For mild dry eye in younger children, I typically blame excessive screen time. This is usually confirmed with a nod and an “I told you so” from the patient’s parents. I like to quote the 20-20-20 rule, explaining that they should take a 20-minute break from their electronics every 20 minutes to look at something 20 feet in the distance. Reducing overall screen time to a couple of hours per day is also useful and welcomed advice, at least for the parents. If the patient is symptomatic, then I try to keep further management simple by introducing a few drops of artificial tears when needed or 5 to 10 minutes of warm compresses to the lids daily, depending on whether the dry eye disease appears to be more aqueous deficiency or evaporative driven. These tend to be reasonable options even for the most uncooperative patient.

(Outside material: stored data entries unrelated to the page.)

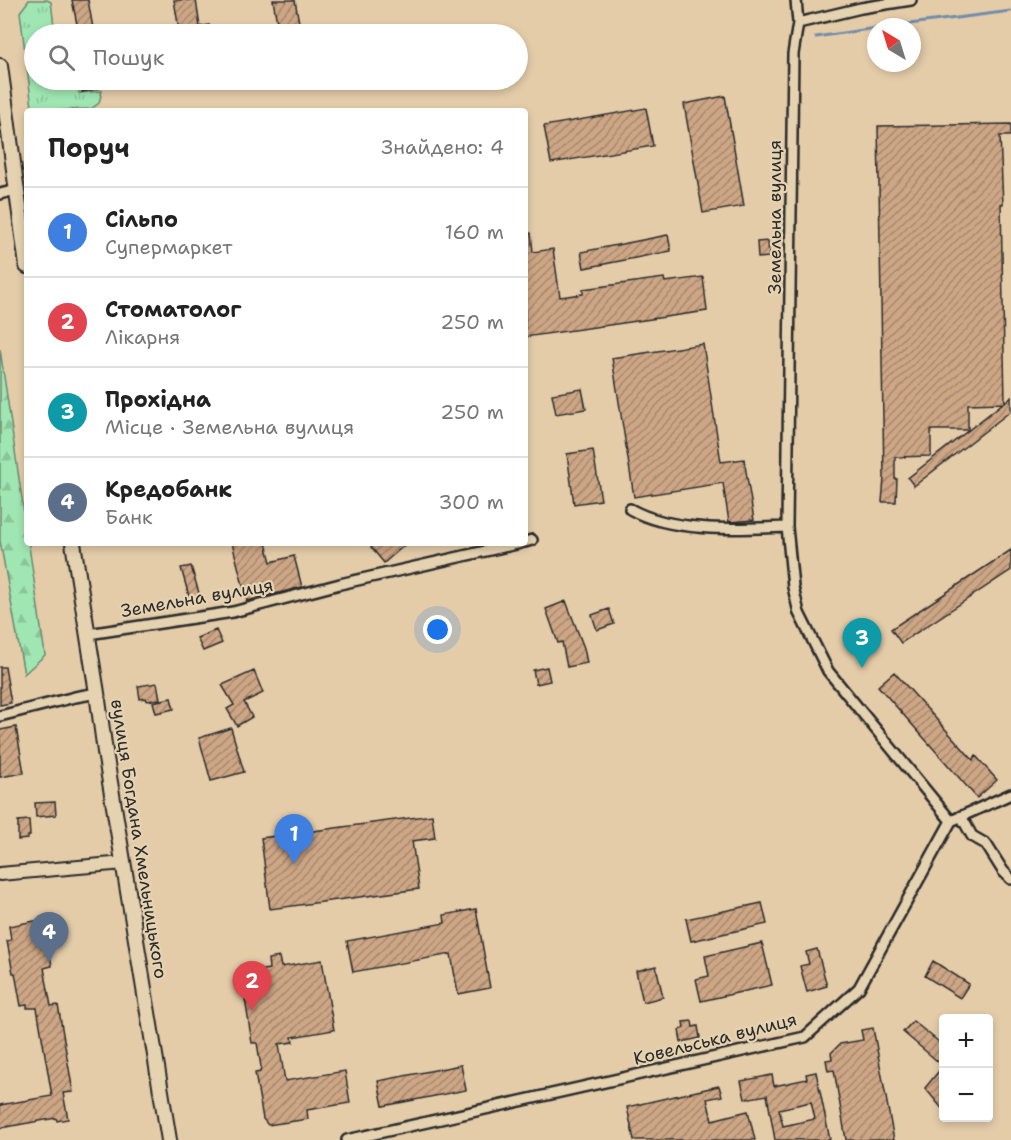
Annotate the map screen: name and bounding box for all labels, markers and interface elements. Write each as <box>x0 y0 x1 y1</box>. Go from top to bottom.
north arrow <box>867 18 921 72</box>
search box <box>24 24 528 90</box>
icon: search <box>45 41 78 74</box>
text: Пошук <box>93 43 164 72</box>
text: Поруч <box>48 130 130 165</box>
text: Знайдено: 4 <box>381 134 504 160</box>
street label: Земельна вулиця <box>763 140 787 294</box>
text: Сільпо <box>105 205 178 234</box>
text: 1 <box>63 219 72 245</box>
text: 160 m <box>445 219 504 245</box>
text: Супермаркет <box>105 234 232 260</box>
text: Стоматолог <box>105 295 241 324</box>
text: 2 <box>61 309 75 335</box>
text: 250 m <box>440 309 504 335</box>
text: Лікарня <box>105 324 180 350</box>
text: Прохідна <box>105 385 211 414</box>
text: 3 <box>61 399 75 425</box>
text: 250 m <box>440 399 504 425</box>
text: Місце · Земельна вулиця <box>105 414 354 440</box>
text: Кредобанк <box>105 475 232 504</box>
text: 4 <box>61 489 75 515</box>
text: 300 m <box>438 489 504 515</box>
text: Банк <box>105 504 153 530</box>
street label: Земельна вулиця <box>119 573 275 623</box>
your location <box>423 615 452 644</box>
pin: 3 <box>842 618 882 668</box>
street label: вулиця Богдана Хмельницького <box>105 698 173 980</box>
pin: 1 <box>274 814 314 864</box>
pin: 4 <box>29 912 68 962</box>
pin: 2 <box>232 962 272 1011</box>
street label: Ковельська вулиця <box>631 1007 799 1071</box>
map controls <box>939 1014 993 1122</box>
button: + <box>939 1014 993 1068</box>
button: − <box>939 1068 993 1122</box>

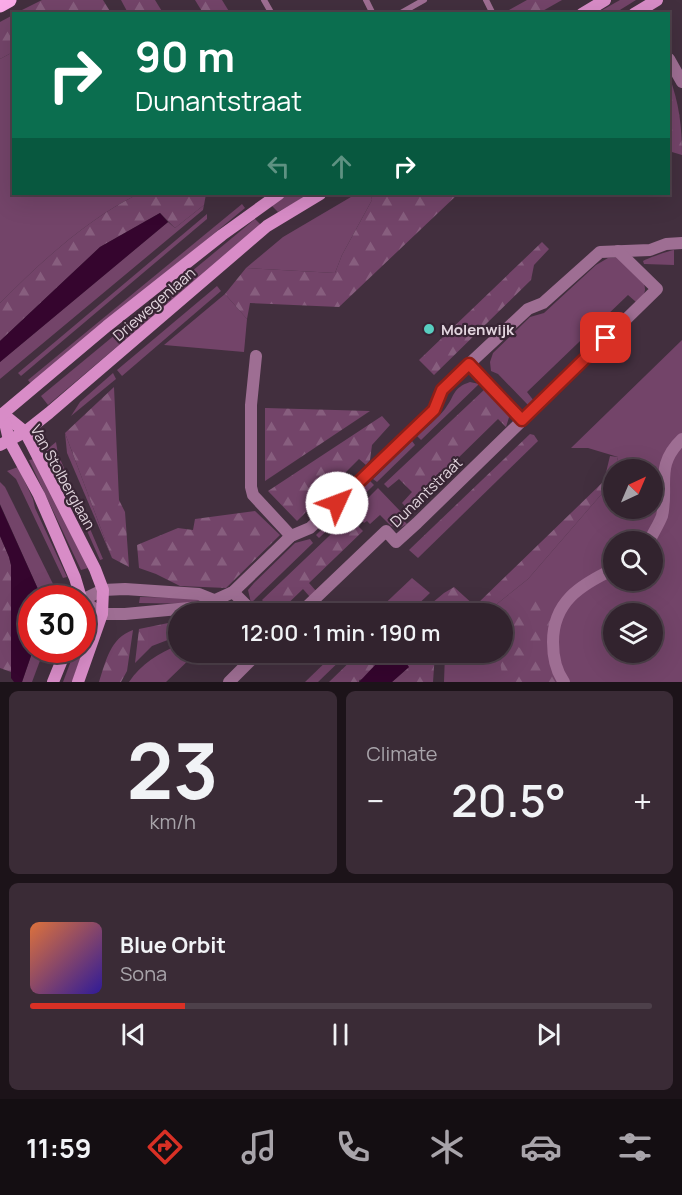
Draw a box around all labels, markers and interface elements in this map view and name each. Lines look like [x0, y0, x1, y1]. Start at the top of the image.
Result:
text: 90 m [135, 27, 235, 85]
icon: right [36, 36, 114, 114]
text: Dunantstraat [135, 82, 302, 119]
icon: left [262, 150, 295, 183]
icon: ahead [325, 150, 358, 183]
icon: right [388, 150, 421, 183]
street label: Driewegenlaan [108, 262, 200, 346]
pin [580, 312, 631, 363]
place label: Molenwijk [441, 319, 515, 340]
icon: arrive [589, 321, 622, 354]
marker: Molenwijk [422, 322, 436, 336]
street label: Van Stolberglaan [26, 421, 101, 533]
street label: Dunantstraat [385, 452, 467, 532]
north arrow [603, 459, 663, 519]
map controls [603, 459, 663, 663]
position arrow [305, 471, 369, 535]
button: search [603, 531, 663, 591]
speed limit sign: 30 [18, 585, 96, 663]
button: layers [603, 603, 663, 663]
text: 12:00 · 1 min · 190 m [241, 618, 440, 648]
text: 23 [127, 716, 219, 822]
text: Climate [367, 740, 438, 767]
text: 20.5° [451, 769, 566, 831]
text: − [367, 778, 384, 823]
text: + [633, 778, 652, 823]
text: km/h [149, 808, 196, 835]
text: Blue Orbit [120, 930, 226, 960]
text: Sona [120, 960, 167, 987]
icon: previous [117, 1018, 150, 1051]
icon: pause [324, 1018, 357, 1051]
icon: next [532, 1018, 565, 1051]
icon: directions [144, 1126, 186, 1168]
icon: music [238, 1126, 280, 1168]
icon: phone [332, 1126, 374, 1168]
icon: climate [426, 1126, 468, 1168]
icon: car [520, 1126, 562, 1168]
icon: filters [614, 1126, 656, 1168]
text: 11:59 [26, 1129, 92, 1166]

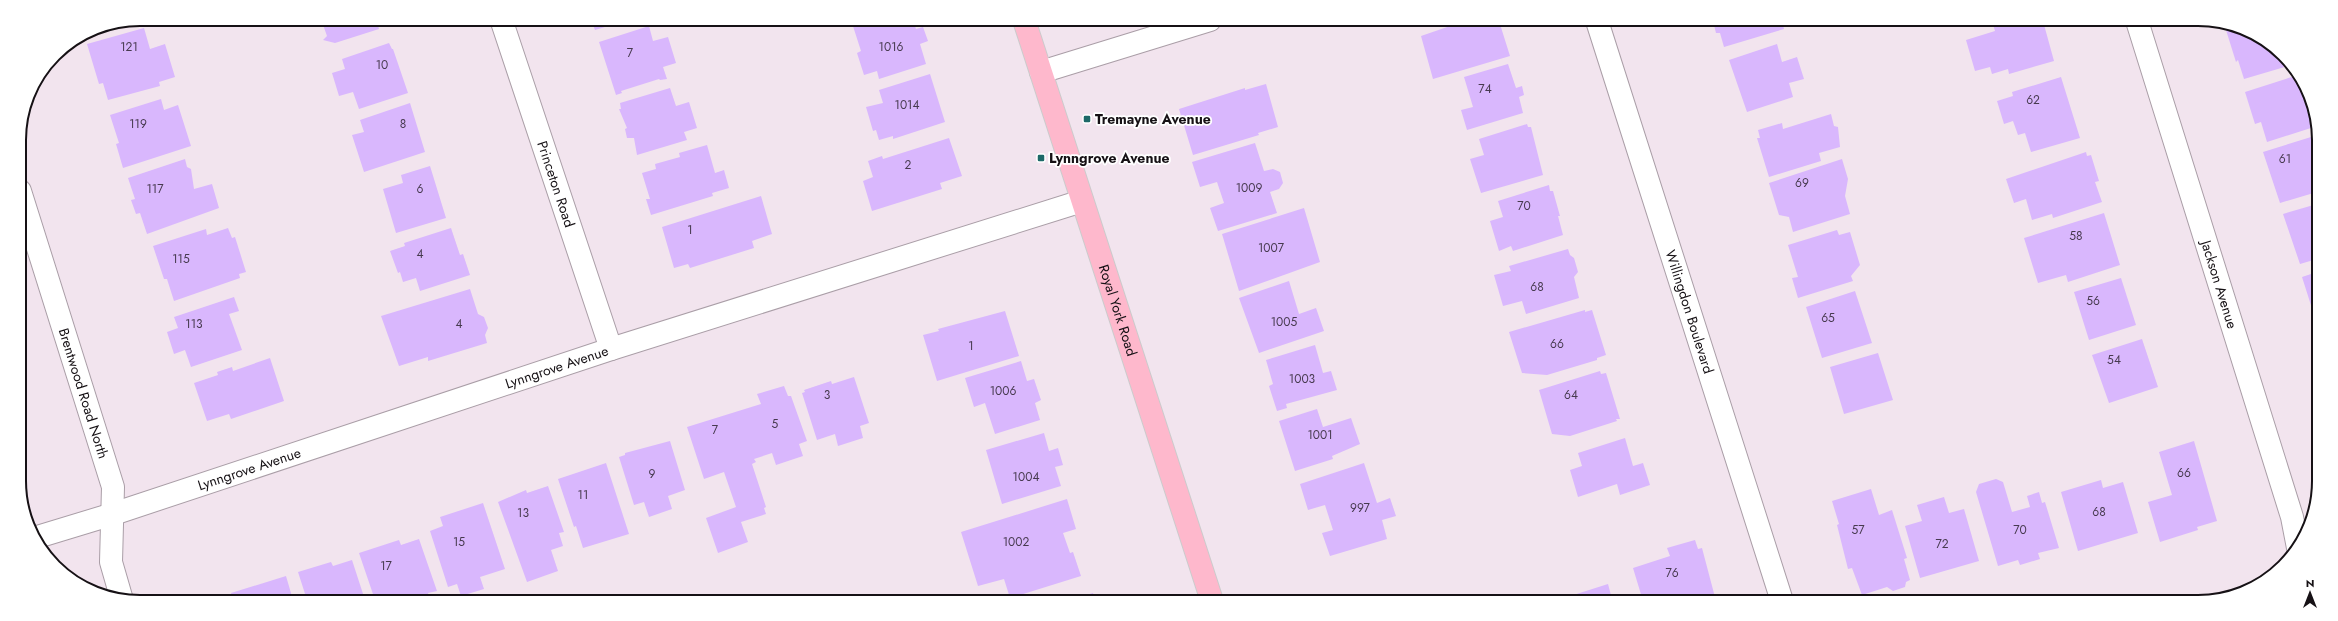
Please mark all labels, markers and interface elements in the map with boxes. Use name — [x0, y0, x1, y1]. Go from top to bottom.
house number: 121 — [120, 38, 138, 56]
house number: 1016 — [879, 38, 904, 56]
house number: 7 — [627, 44, 634, 62]
house number: 10 — [376, 56, 388, 74]
house number: 74 — [1478, 80, 1492, 98]
house number: 62 — [2026, 91, 2040, 109]
house number: 1014 — [895, 96, 920, 114]
place label: Tremayne Avenue — [1095, 109, 1211, 129]
marker: Tremayne Avenue — [1082, 114, 1092, 124]
house number: 119 — [129, 115, 147, 133]
house number: 8 — [400, 115, 406, 133]
street label: Princeton Road — [532, 138, 580, 230]
place label: Lynngrove Avenue — [1049, 148, 1170, 168]
house number: 61 — [2279, 150, 2291, 168]
marker: Lynngrove Avenue — [1036, 153, 1046, 163]
house number: 2 — [905, 156, 912, 174]
house number: 69 — [1795, 174, 1809, 192]
house number: 1009 — [1236, 179, 1262, 197]
house number: 117 — [146, 180, 164, 198]
house number: 6 — [417, 180, 424, 198]
house number: 70 — [1517, 197, 1531, 215]
house number: 1 — [687, 221, 693, 239]
house number: 58 — [2069, 227, 2083, 245]
street label: Jackson Avenue — [2196, 236, 2243, 331]
house number: 1007 — [1258, 239, 1285, 257]
house number: 4 — [417, 245, 424, 263]
street label: Willingdon Boulevard — [1661, 247, 1719, 376]
house number: 115 — [172, 250, 190, 268]
street label: Royal York Road — [1094, 262, 1142, 359]
house number: 68 — [1530, 278, 1544, 296]
house number: 56 — [2086, 292, 2100, 310]
house number: 65 — [1821, 309, 1835, 327]
house number: 1005 — [1271, 313, 1298, 331]
house number: 113 — [185, 315, 203, 333]
house number: 4 — [456, 315, 463, 333]
street label: Brentwood Road North — [54, 326, 113, 461]
house number: 66 — [1550, 335, 1564, 353]
house number: 1 — [968, 337, 974, 355]
street label: Lynngrove Avenue — [503, 341, 611, 393]
house number: 54 — [2107, 351, 2121, 369]
house number: 1003 — [1289, 370, 1316, 388]
house number: 1006 — [990, 382, 1016, 400]
house number: 3 — [824, 386, 831, 404]
house number: 64 — [1564, 386, 1578, 404]
house number: 5 — [772, 415, 779, 433]
house number: 7 — [712, 421, 719, 439]
house number: 1001 — [1307, 426, 1333, 444]
street label: Lynngrove Avenue — [195, 442, 303, 495]
house number: 66 — [2177, 464, 2191, 482]
house number: 9 — [649, 465, 656, 483]
house number: 1004 — [1013, 468, 1039, 486]
house number: 11 — [578, 486, 588, 504]
house number: 997 — [1350, 499, 1371, 517]
house number: 68 — [2092, 503, 2106, 521]
house number: 13 — [517, 504, 529, 522]
house number: 57 — [1851, 521, 1865, 539]
house number: 70 — [2013, 521, 2027, 539]
house number: 15 — [453, 533, 465, 551]
house number: 1002 — [1003, 533, 1029, 551]
house number: 72 — [1935, 535, 1949, 553]
house number: 17 — [380, 557, 393, 575]
house number: 76 — [1665, 564, 1679, 582]
north arrow — [2290, 573, 2330, 613]
text: N — [2306, 575, 2314, 591]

When I see more advanced dry eye in children, I start to suspect more specific etiologies. It is important to take a careful history to rule out more uncommon causes such as early-onset Sjögren’s syndrome, graft-versus-host disease and vitamin A deficiency. Most commonly in my practice, allergic keratoconjunctivitis is the culprit. I will look more carefully at the staining pattern, which may indicate a corneal stem cell deficiency in severe disease. In these cases, frequent preservative-free artificial tears, alcaftadine, a short course of fluorometholone drops and a referral to an allergist to identify triggers are all helpful in improving the ocular surface and preventing ulceration and scarring.
Brad Kligman, MD, is a cornea, refractive and external disease specialist at SightMD in Garden City and Smithtown, New York, and is on staff at NYU Winthrop Hospital and Northwell Health. Disclosure: Kligman reports no relevant financial disclosures.